_Trecho do documento_
+ + + + + + +
A igualdade não existe – não defender as mulheres e outras minorias não significa ser neutro

É um truque sujo, eu sei, mas realmente não me parece boa ideia discutir por uma caixa de chat. Poderemos debater o assunto ao vivo, ou mesmo pela câmera do Skype, mas não por escrito. Não posso correr o risco de ter mal-entendidos com vocês, não com vocês, então como falei não vou alimentar a conversa no chat. Mas não posso deixar de blogar, e sei que vocês têm lido de vez em quando, por isso digo que é um truque sujo. Porque por um momento será uma mão única de comunicação, mas topo conversar sobre o assunto ao vivo ou pela câmera do Skype a qualquer momento se vocês quiserem.

O que é ser feminista? Hoje em dia tem sido palavrão e ofensa, sinônimo de mulheres que odeiam homens. Historias horríveis de mulheres promovendo agressão e humilhações contra homens, só por serem homens. Quem se identifica com isso? Nós não.

Mas não consigo concordar com a ideia de igualdade, de que não precisamos falar do feminismo porque homens e mulheres são iguais. Não somos, provavelmente nunca fomos, a maioria das sociedades se desenvolveu de forma que os homens tinham mais poder e isso repercute, se estende e influencia tudo nas nossas vidas.

Muitas mulheres do mundo vive num status de fêmea e de objeto de posse. Mulheres que precisam de homens para ter o que comer, onde morar, para não serem estupradas por desconhecidos (e às vezes, têm como preço serem estupradas pelos maridos). Que não podem ser vistas por ninguém exceto seus maridos, que não podem conversar com outros homens exceto seus maridos. Muitas mulheres que oficialmente só têm direito a ter um único parceiro sexual a vida toda: o marido, mesmo que o marido não seja obrigado a essa fidelidade. Mulheres que podem ter seus rostos queimados com ácido porque chatearam algum pretendente, mulheres que têm que viver o tempo todo com medo do estupro e são obrigadas a inventar coisas como uma calça com um dispositivo para emitir um alerta pra polícia se ela for atacada. Circuncisão feminina. O azar de nascer mulher na China. Crimes de “honra”. Morte por fogo: a terceira causa de morte no Sudeste da Ásia entre mulheres de 15 e 44 anos, 7a no mundo.
+ + + + + + +
Dados armazenados
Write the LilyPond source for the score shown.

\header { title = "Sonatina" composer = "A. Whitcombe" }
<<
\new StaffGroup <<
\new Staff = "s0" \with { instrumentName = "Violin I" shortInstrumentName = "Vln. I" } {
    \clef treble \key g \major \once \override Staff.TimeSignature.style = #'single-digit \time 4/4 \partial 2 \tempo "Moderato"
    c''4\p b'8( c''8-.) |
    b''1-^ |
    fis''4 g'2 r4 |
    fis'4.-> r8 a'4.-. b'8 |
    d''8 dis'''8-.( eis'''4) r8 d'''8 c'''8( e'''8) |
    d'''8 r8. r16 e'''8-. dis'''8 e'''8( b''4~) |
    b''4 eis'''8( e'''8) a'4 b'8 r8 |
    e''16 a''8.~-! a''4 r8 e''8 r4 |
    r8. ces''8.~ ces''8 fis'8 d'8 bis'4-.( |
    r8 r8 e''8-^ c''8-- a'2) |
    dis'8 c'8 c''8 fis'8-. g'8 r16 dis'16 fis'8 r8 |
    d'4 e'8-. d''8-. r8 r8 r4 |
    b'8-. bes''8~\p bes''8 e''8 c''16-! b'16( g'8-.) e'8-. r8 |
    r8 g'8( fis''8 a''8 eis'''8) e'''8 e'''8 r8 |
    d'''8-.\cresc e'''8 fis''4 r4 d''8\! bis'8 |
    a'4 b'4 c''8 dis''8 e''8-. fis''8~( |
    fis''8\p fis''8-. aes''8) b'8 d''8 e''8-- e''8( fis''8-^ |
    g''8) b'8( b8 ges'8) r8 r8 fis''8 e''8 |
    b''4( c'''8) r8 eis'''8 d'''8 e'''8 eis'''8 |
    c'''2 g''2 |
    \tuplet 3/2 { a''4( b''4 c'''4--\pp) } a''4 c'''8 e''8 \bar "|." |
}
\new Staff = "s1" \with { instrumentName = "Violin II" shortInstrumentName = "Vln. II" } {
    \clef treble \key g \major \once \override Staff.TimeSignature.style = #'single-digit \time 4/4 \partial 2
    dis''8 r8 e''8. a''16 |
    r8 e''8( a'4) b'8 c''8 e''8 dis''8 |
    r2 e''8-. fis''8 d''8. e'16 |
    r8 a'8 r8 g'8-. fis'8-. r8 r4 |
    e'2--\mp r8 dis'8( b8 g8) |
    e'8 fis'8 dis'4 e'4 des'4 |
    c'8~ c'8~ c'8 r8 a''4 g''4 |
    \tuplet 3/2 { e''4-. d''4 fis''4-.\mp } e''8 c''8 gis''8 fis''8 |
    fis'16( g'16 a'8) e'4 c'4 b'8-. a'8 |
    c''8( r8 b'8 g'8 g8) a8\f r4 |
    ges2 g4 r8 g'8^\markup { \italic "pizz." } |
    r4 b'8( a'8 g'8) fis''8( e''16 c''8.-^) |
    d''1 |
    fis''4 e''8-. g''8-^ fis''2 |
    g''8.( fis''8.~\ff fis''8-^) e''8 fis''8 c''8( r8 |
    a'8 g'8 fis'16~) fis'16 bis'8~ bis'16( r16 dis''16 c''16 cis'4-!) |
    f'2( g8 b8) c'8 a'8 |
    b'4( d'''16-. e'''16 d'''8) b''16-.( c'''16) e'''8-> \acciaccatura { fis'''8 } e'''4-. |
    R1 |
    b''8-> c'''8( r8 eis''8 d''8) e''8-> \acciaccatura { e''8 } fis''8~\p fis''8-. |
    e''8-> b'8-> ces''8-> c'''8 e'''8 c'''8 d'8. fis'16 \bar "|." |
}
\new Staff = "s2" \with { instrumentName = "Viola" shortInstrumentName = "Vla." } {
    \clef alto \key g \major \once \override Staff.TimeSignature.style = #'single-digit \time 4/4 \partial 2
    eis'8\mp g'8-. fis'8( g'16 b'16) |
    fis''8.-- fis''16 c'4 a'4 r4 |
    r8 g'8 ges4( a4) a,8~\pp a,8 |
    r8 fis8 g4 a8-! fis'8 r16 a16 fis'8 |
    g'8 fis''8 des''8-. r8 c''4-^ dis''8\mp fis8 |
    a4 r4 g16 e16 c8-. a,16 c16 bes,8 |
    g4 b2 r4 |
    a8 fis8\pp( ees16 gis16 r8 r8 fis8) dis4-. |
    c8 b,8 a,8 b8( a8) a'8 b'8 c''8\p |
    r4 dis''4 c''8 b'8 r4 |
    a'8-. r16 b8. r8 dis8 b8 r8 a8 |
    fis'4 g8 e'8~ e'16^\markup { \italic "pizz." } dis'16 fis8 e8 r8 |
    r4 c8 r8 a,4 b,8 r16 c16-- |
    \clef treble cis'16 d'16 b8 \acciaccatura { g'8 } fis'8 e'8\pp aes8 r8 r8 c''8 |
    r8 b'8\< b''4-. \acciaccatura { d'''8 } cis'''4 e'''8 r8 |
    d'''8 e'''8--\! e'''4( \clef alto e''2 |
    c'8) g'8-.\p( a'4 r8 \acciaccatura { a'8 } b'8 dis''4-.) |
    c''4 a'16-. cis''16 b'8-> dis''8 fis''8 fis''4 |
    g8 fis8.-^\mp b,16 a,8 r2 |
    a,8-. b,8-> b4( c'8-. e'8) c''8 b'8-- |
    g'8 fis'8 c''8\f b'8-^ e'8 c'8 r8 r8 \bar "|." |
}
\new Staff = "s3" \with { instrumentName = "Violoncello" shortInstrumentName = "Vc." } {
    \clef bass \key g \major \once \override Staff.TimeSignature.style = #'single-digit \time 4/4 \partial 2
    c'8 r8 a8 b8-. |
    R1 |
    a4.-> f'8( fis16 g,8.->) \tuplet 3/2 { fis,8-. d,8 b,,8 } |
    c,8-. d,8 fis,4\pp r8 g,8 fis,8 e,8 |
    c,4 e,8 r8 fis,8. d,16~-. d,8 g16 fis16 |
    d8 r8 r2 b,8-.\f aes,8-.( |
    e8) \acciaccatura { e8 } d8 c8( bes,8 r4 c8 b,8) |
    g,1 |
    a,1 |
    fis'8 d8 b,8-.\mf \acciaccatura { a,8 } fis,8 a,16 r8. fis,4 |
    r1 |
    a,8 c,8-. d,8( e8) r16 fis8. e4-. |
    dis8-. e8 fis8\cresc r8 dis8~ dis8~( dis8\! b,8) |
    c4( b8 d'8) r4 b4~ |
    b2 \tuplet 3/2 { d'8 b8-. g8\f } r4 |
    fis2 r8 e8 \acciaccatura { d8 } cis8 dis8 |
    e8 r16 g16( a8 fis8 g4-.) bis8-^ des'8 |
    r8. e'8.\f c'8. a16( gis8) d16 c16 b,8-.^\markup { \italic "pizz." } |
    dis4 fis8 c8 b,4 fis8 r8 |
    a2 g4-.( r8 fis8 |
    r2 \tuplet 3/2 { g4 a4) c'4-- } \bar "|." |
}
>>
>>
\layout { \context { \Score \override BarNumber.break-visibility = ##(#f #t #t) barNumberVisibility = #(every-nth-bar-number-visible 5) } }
+ + + + + + +
_Exercícios propostos_
1. De acordo com o texto sobre feminismo, que lugar a morte por fogo ocupa entre as causas de morte de mulheres de 15 a 44 anos no Sudeste da Ásia?
2. Transcreva do texto sobre feminismo o trecho que vai de "A igualdade não" até "se vocês quiserem.", incluindo este último.
Use somente o texto sobre feminismo como base.

_Respostas por item_
1. É a terceira causa de morte.

2.
A igualdade não existe – não defender as mulheres e outras minorias não significa ser neutro

É um truque sujo, eu sei, mas realmente não me parece boa ideia discutir por uma caixa de chat. Poderemos debater o assunto ao vivo, ou mesmo pela câmera do Skype, mas não por escrito. Não posso correr o risco de ter mal-entendidos com vocês, não com vocês, então como falei não vou alimentar a conversa no chat. Mas não posso deixar de blogar, e sei que vocês têm lido de vez em quando, por isso digo que é um truque sujo. Porque por um momento será uma mão única de comunicação, mas topo conversar sobre o assunto ao vivo ou pela câmera do Skype a qualquer momento se vocês quiserem.